### Source text:
== == ==
22nd - 28th November 2010

Opening event: Saturday 27th November, 6-9pm

The last few years has seen an increase in blockbuster films based on post-apocalyptic events over dystopian themes. Both involve social degradation but the former is the result of environmental changes. This is most interesting to me, as a visual/installation artist I am interested by space and surroundings, and effects on mood.

Within these films, essentially based on trauma, beauty is found, for example the desolate, pallid sweeping landscapes of The Road (2009). In The Book of Eli (2010) we find a shallower, trendier beauty as the stars strut in good sunglasses and big boots. Indeed in popular culture we find mirrored musings, in Vogue Dec-2010, milliner Nasir Mazhar imagines ‘the end of the world, and this girl happens to have a sexy space helmet’. A ludicrous vanity, but perhaps this is our humanity – our commitment to decorate and imagine.
== == ==
### Entries provided:
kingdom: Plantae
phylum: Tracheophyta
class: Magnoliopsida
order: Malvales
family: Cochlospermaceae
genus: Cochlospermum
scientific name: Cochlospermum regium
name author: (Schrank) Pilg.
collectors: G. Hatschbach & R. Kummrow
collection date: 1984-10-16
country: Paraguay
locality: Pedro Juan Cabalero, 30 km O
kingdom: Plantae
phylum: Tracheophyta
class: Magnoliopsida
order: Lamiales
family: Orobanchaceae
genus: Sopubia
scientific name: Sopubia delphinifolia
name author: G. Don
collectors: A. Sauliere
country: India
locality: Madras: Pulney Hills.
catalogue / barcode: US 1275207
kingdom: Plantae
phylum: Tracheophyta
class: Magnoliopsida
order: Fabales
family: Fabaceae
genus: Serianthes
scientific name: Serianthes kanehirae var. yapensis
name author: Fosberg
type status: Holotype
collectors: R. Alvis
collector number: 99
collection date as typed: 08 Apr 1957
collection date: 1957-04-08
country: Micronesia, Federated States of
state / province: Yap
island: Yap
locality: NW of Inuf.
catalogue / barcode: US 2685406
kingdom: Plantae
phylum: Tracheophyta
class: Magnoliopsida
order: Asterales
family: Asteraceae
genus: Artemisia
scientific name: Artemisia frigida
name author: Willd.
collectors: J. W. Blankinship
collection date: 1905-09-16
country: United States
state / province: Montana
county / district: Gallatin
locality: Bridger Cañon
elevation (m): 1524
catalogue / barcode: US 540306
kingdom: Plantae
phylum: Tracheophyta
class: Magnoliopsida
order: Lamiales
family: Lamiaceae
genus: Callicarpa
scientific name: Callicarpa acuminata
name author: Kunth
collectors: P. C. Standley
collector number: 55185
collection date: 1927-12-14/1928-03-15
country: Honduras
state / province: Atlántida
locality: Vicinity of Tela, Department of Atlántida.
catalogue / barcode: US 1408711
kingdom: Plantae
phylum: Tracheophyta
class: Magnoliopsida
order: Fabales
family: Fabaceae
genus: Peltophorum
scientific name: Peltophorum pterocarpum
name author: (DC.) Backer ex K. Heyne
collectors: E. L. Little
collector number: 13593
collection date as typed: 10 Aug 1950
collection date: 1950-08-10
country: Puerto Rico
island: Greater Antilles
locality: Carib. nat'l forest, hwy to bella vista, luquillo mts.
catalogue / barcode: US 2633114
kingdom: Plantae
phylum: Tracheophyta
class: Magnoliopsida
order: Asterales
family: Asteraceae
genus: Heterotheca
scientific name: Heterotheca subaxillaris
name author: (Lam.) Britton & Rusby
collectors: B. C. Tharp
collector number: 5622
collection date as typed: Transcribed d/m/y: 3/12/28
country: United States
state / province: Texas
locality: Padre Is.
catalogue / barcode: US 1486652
== == ==
### What is being asked:
Retype the exhibition note on post-apocalyptic films above, word for word and in full.

### Solution to the problem:
22nd - 28th November 2010

Opening event: Saturday 27th November, 6-9pm

The last few years has seen an increase in blockbuster films based on post-apocalyptic events over dystopian themes. Both involve social degradation but the former is the result of environmental changes. This is most interesting to me, as a visual/installation artist I am interested by space and surroundings, and effects on mood.

Within these films, essentially based on trauma, beauty is found, for example the desolate, pallid sweeping landscapes of The Road (2009). In The Book of Eli (2010) we find a shallower, trendier beauty as the stars strut in good sunglasses and big boots. Indeed in popular culture we find mirrored musings, in Vogue Dec-2010, milliner Nasir Mazhar imagines ‘the end of the world, and this girl happens to have a sexy space helmet’. A ludicrous vanity, but perhaps this is our humanity – our commitment to decorate and imagine.